Personal information
- Date of birth: 26 April 1994 (age 32)
- Place of birth: Kranj, Slovenia
- Height: 1.93 m (6 ft 4 in)
- Position: Goalkeeper

Team information
- Current team: Velesovo Cerklje

Youth career
- Visoko
- Triglav Kranj
- 2010–2012: Wolverhampton Wanderers

Senior career*
- Years: Team / Apps / (Gls)
- 2012–2013: Wolverhampton Wanderers / 0 / (0)
- 2013–2021: Maribor / 6 / (0)
- 2014–2017: Maribor B / 49 / (0)
- 2020–2021: → Aluminij (loan) / 0 / (0)
- 2021–2022: Nafta 1903 / 12 / (0)
- 2022–2025: SV Donau Klagenfurt / 86 / (0)
- 2026–: Velesovo Cerklje / 0 / (0)

International career
- 2010: Slovenia U17 / 2 / (0)
- 2012: Slovenia U19 / 3 / (0)
- 2013–2015: Slovenia U21 / 5 / (0)

= Aljaž Cotman =

Slovenian footballer (born 1994)

Aljaž Cotman (born 26 April 1994) is a Slovenian footballer who plays as a goalkeeper for Velesovo Cerklje. He was a member of the Slovenia youth national selections.

==Club career==
Cotman started his career in his hometown club Triglav from Kranj. He joined the youth ranks of English Premier League side Wolverhampton Wanderers in 2010, signing a professional deal in 2012. However, he did not make an appearance for the senior team before his contract expired and he returned to his homeland.

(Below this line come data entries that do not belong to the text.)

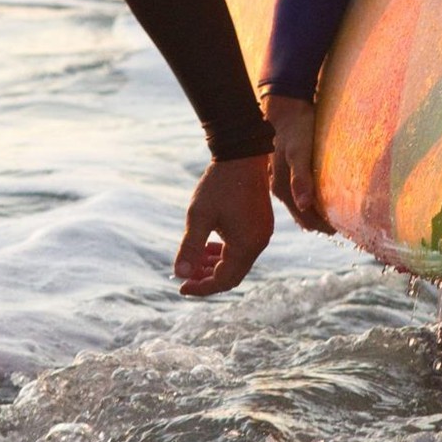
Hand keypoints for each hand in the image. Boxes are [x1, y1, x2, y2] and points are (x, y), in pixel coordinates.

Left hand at [173, 155, 271, 295]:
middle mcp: (259, 243)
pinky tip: (208, 247)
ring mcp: (262, 233)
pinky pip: (242, 248)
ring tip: (193, 262)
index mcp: (246, 245)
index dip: (201, 287)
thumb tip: (179, 274)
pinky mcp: (260, 224)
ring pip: (237, 261)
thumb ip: (190, 246)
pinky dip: (224, 252)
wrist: (241, 154)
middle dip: (207, 278)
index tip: (180, 286)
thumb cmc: (218, 184)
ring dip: (215, 265)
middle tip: (185, 276)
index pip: (224, 280)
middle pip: (232, 275)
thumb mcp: (199, 216)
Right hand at [264, 94, 332, 233]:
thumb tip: (305, 205)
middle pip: (304, 216)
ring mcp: (283, 181)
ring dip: (319, 213)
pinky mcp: (288, 172)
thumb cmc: (296, 129)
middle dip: (323, 223)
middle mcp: (280, 189)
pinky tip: (326, 196)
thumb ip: (301, 178)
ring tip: (341, 213)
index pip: (306, 218)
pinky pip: (302, 194)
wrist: (286, 109)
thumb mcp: (299, 152)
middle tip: (348, 224)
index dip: (325, 226)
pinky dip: (315, 201)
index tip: (346, 227)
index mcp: (283, 188)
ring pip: (303, 206)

On 21 October 2013, he joined the Slovenian champions Maribor. He made his debut for the club in a cup match against Šenčur on 13 November 2013, where his team won 5–2. He made his league debut in the Slovenian PrvaLiga on 17 May 2014 in a match against Gorica.

==International career==
Cotman was capped for Slovenia at all youth levels from under-15 to under-21.